Please print each entry below exactly as it stands, but without any pictures.

-- Opening Marker --

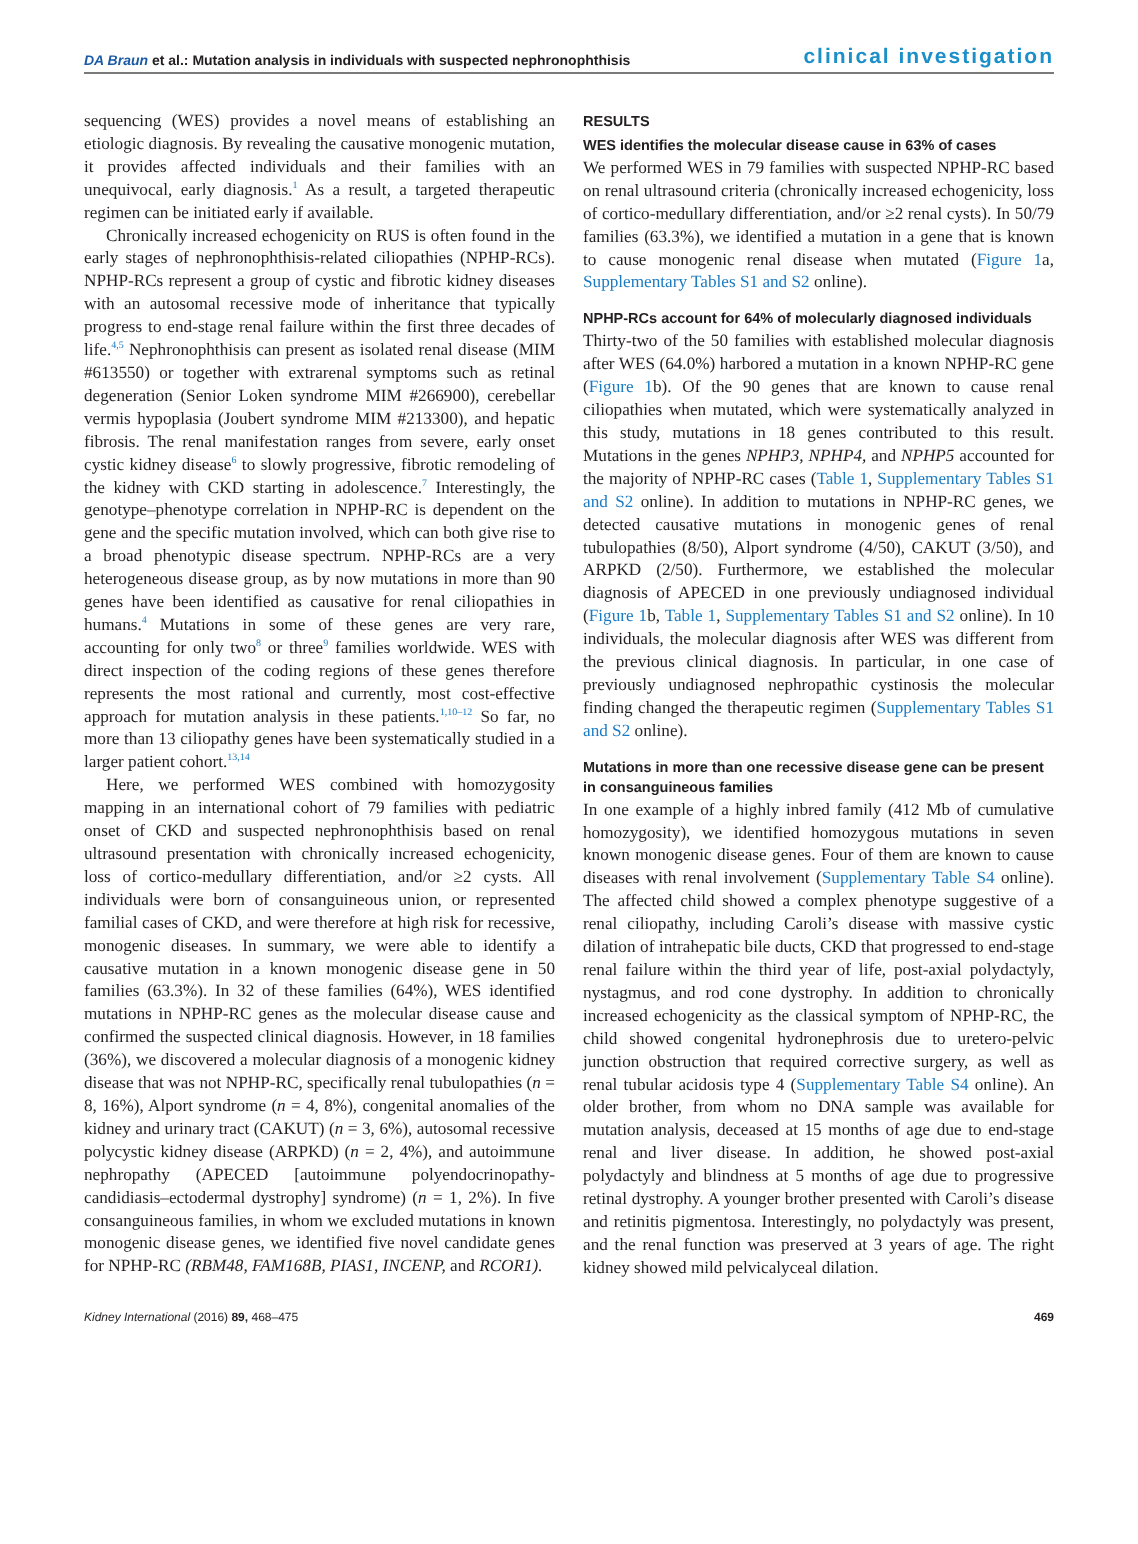DA Braun et al.: Mutation analysis in individuals with suspected nephronophthisis
clinical investigation
sequencing (WES) provides a novel means of establishing an etiologic diagnosis. By revealing the causative monogenic mutation, it provides affected individuals and their families with an unequivocal, early diagnosis.<sup>1</sup> As a result, a targeted therapeutic regimen can be initiated early if available.
Chronically increased echogenicity on RUS is often found in the early stages of nephronophthisis-related ciliopathies (NPHP-RCs). NPHP-RCs represent a group of cystic and fibrotic kidney diseases with an autosomal recessive mode of inheritance that typically progress to end-stage renal failure within the first three decades of life.<sup>4,5</sup> Nephronophthisis can present as isolated renal disease (MIM #613550) or together with extrarenal symptoms such as retinal degeneration (Senior Loken syndrome MIM #266900), cerebellar vermis hypoplasia (Joubert syndrome MIM #213300), and hepatic fibrosis. The renal manifestation ranges from severe, early onset cystic kidney disease<sup>6</sup> to slowly progressive, fibrotic remodeling of the kidney with CKD starting in adolescence.<sup>7</sup> Interestingly, the genotype–phenotype correlation in NPHP-RC is dependent on the gene and the specific mutation involved, which can both give rise to a broad phenotypic disease spectrum. NPHP-RCs are a very heterogeneous disease group, as by now mutations in more than 90 genes have been identified as causative for renal ciliopathies in humans.<sup>4</sup> Mutations in some of these genes are very rare, accounting for only two<sup>8</sup> or three<sup>9</sup> families worldwide. WES with direct inspection of the coding regions of these genes therefore represents the most rational and currently, most cost-effective approach for mutation analysis in these patients.<sup>1,10–12</sup> So far, no more than 13 ciliopathy genes have been systematically studied in a larger patient cohort.<sup>13,14</sup>
Here, we performed WES combined with homozygosity mapping in an international cohort of 79 families with pediatric onset of CKD and suspected nephronophthisis based on renal ultrasound presentation with chronically increased echogenicity, loss of cortico-medullary differentiation, and/or ≥2 cysts. All individuals were born of consanguineous union, or represented familial cases of CKD, and were therefore at high risk for recessive, monogenic diseases. In summary, we were able to identify a causative mutation in a known monogenic disease gene in 50 families (63.3%). In 32 of these families (64%), WES identified mutations in NPHP-RC genes as the molecular disease cause and confirmed the suspected clinical diagnosis. However, in 18 families (36%), we discovered a molecular diagnosis of a monogenic kidney disease that was not NPHP-RC, specifically renal tubulopathies (n = 8, 16%), Alport syndrome (n = 4, 8%), congenital anomalies of the kidney and urinary tract (CAKUT) (n = 3, 6%), autosomal recessive polycystic kidney disease (ARPKD) (n = 2, 4%), and autoimmune nephropathy (APECED [autoimmune polyendocrinopathy-candidiasis–ectodermal dystrophy] syndrome) (n = 1, 2%). In five consanguineous families, in whom we excluded mutations in known monogenic disease genes, we identified five novel candidate genes for NPHP-RC (RBM48, FAM168B, PIAS1, INCENP, and RCOR1).
RESULTS
WES identifies the molecular disease cause in 63% of cases
We performed WES in 79 families with suspected NPHP-RC based on renal ultrasound criteria (chronically increased echogenicity, loss of cortico-medullary differentiation, and/or ≥2 renal cysts). In 50/79 families (63.3%), we identified a mutation in a gene that is known to cause monogenic renal disease when mutated (Figure 1a, Supplementary Tables S1 and S2 online).
NPHP-RCs account for 64% of molecularly diagnosed individuals
Thirty-two of the 50 families with established molecular diagnosis after WES (64.0%) harbored a mutation in a known NPHP-RC gene (Figure 1b). Of the 90 genes that are known to cause renal ciliopathies when mutated, which were systematically analyzed in this study, mutations in 18 genes contributed to this result. Mutations in the genes NPHP3, NPHP4, and NPHP5 accounted for the majority of NPHP-RC cases (Table 1, Supplementary Tables S1 and S2 online). In addition to mutations in NPHP-RC genes, we detected causative mutations in monogenic genes of renal tubulopathies (8/50), Alport syndrome (4/50), CAKUT (3/50), and ARPKD (2/50). Furthermore, we established the molecular diagnosis of APECED in one previously undiagnosed individual (Figure 1b, Table 1, Supplementary Tables S1 and S2 online). In 10 individuals, the molecular diagnosis after WES was different from the previous clinical diagnosis. In particular, in one case of previously undiagnosed nephropathic cystinosis the molecular finding changed the therapeutic regimen (Supplementary Tables S1 and S2 online).
Mutations in more than one recessive disease gene can be present in consanguineous families
In one example of a highly inbred family (412 Mb of cumulative homozygosity), we identified homozygous mutations in seven known monogenic disease genes. Four of them are known to cause diseases with renal involvement (Supplementary Table S4 online). The affected child showed a complex phenotype suggestive of a renal ciliopathy, including Caroli’s disease with massive cystic dilation of intrahepatic bile ducts, CKD that progressed to end-stage renal failure within the third year of life, post-axial polydactyly, nystagmus, and rod cone dystrophy. In addition to chronically increased echogenicity as the classical symptom of NPHP-RC, the child showed congenital hydronephrosis due to uretero-pelvic junction obstruction that required corrective surgery, as well as renal tubular acidosis type 4 (Supplementary Table S4 online). An older brother, from whom no DNA sample was available for mutation analysis, deceased at 15 months of age due to end-stage renal and liver disease. In addition, he showed post-axial polydactyly and blindness at 5 months of age due to progressive retinal dystrophy. A younger brother presented with Caroli’s disease and retinitis pigmentosa. Interestingly, no polydactyly was present, and the renal function was preserved at 3 years of age. The right kidney showed mild pelvicalyceal dilation.
Kidney International (2016) 89, 468–475 469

-- Closing Marker --

Task solution:
DA Braun et al.: Mutation analysis in individuals with suspected nephronophthisis
clinical investigation
sequencing (WES) provides a novel means of establishing an etiologic diagnosis. By revealing the causative monogenic mutation, it provides affected individuals and their families with an unequivocal, early diagnosis.<sup>1</sup> As a result, a targeted therapeutic regimen can be initiated early if available.
Chronically increased echogenicity on RUS is often found in the early stages of nephronophthisis-related ciliopathies (NPHP-RCs). NPHP-RCs represent a group of cystic and fibrotic kidney diseases with an autosomal recessive mode of inheritance that typically progress to end-stage renal failure within the first three decades of life.<sup>4,5</sup> Nephronophthisis can present as isolated renal disease (MIM #613550) or together with extrarenal symptoms such as retinal degeneration (Senior Loken syndrome MIM #266900), cerebellar vermis hypoplasia (Joubert syndrome MIM #213300), and hepatic fibrosis. The renal manifestation ranges from severe, early onset cystic kidney disease<sup>6</sup> to slowly progressive, fibrotic remodeling of the kidney with CKD starting in adolescence.<sup>7</sup> Interestingly, the genotype–phenotype correlation in NPHP-RC is dependent on the gene and the specific mutation involved, which can both give rise to a broad phenotypic disease spectrum. NPHP-RCs are a very heterogeneous disease group, as by now mutations in more than 90 genes have been identified as causative for renal ciliopathies in humans.<sup>4</sup> Mutations in some of these genes are very rare, accounting for only two<sup>8</sup> or three<sup>9</sup> families worldwide. WES with direct inspection of the coding regions of these genes therefore represents the most rational and currently, most cost-effective approach for mutation analysis in these patients.<sup>1,10–12</sup> So far, no more than 13 ciliopathy genes have been systematically studied in a larger patient cohort.<sup>13,14</sup>
Here, we performed WES combined with homozygosity mapping in an international cohort of 79 families with pediatric onset of CKD and suspected nephronophthisis based on renal ultrasound presentation with chronically increased echogenicity, loss of cortico-medullary differentiation, and/or ≥2 cysts. All individuals were born of consanguineous union, or represented familial cases of CKD, and were therefore at high risk for recessive, monogenic diseases. In summary, we were able to identify a causative mutation in a known monogenic disease gene in 50 families (63.3%). In 32 of these families (64%), WES identified mutations in NPHP-RC genes as the molecular disease cause and confirmed the suspected clinical diagnosis. However, in 18 families (36%), we discovered a molecular diagnosis of a monogenic kidney disease that was not NPHP-RC, specifically renal tubulopathies (n = 8, 16%), Alport syndrome (n = 4, 8%), congenital anomalies of the kidney and urinary tract (CAKUT) (n = 3, 6%), autosomal recessive polycystic kidney disease (ARPKD) (n = 2, 4%), and autoimmune nephropathy (APECED [autoimmune polyendocrinopathy-candidiasis–ectodermal dystrophy] syndrome) (n = 1, 2%). In five consanguineous families, in whom we excluded mutations in known monogenic disease genes, we identified five novel candidate genes for NPHP-RC (RBM48, FAM168B, PIAS1, INCENP, and RCOR1).
RESULTS
WES identifies the molecular disease cause in 63% of cases
We performed WES in 79 families with suspected NPHP-RC based on renal ultrasound criteria (chronically increased echogenicity, loss of cortico-medullary differentiation, and/or ≥2 renal cysts). In 50/79 families (63.3%), we identified a mutation in a gene that is known to cause monogenic renal disease when mutated (Figure 1a, Supplementary Tables S1 and S2 online).
NPHP-RCs account for 64% of molecularly diagnosed individuals
Thirty-two of the 50 families with established molecular diagnosis after WES (64.0%) harbored a mutation in a known NPHP-RC gene (Figure 1b). Of the 90 genes that are known to cause renal ciliopathies when mutated, which were systematically analyzed in this study, mutations in 18 genes contributed to this result. Mutations in the genes NPHP3, NPHP4, and NPHP5 accounted for the majority of NPHP-RC cases (Table 1, Supplementary Tables S1 and S2 online). In addition to mutations in NPHP-RC genes, we detected causative mutations in monogenic genes of renal tubulopathies (8/50), Alport syndrome (4/50), CAKUT (3/50), and ARPKD (2/50). Furthermore, we established the molecular diagnosis of APECED in one previously undiagnosed individual (Figure 1b, Table 1, Supplementary Tables S1 and S2 online). In 10 individuals, the molecular diagnosis after WES was different from the previous clinical diagnosis. In particular, in one case of previously undiagnosed nephropathic cystinosis the molecular finding changed the therapeutic regimen (Supplementary Tables S1 and S2 online).
Mutations in more than one recessive disease gene can be present in consanguineous families
In one example of a highly inbred family (412 Mb of cumulative homozygosity), we identified homozygous mutations in seven known monogenic disease genes. Four of them are known to cause diseases with renal involvement (Supplementary Table S4 online). The affected child showed a complex phenotype suggestive of a renal ciliopathy, including Caroli’s disease with massive cystic dilation of intrahepatic bile ducts, CKD that progressed to end-stage renal failure within the third year of life, post-axial polydactyly, nystagmus, and rod cone dystrophy. In addition to chronically increased echogenicity as the classical symptom of NPHP-RC, the child showed congenital hydronephrosis due to uretero-pelvic junction obstruction that required corrective surgery, as well as renal tubular acidosis type 4 (Supplementary Table S4 online). An older brother, from whom no DNA sample was available for mutation analysis, deceased at 15 months of age due to end-stage renal and liver disease. In addition, he showed post-axial polydactyly and blindness at 5 months of age due to progressive retinal dystrophy. A younger brother presented with Caroli’s disease and retinitis pigmentosa. Interestingly, no polydactyly was present, and the renal function was preserved at 3 years of age. The right kidney showed mild pelvicalyceal dilation.
Kidney International (2016) 89, 468–475 469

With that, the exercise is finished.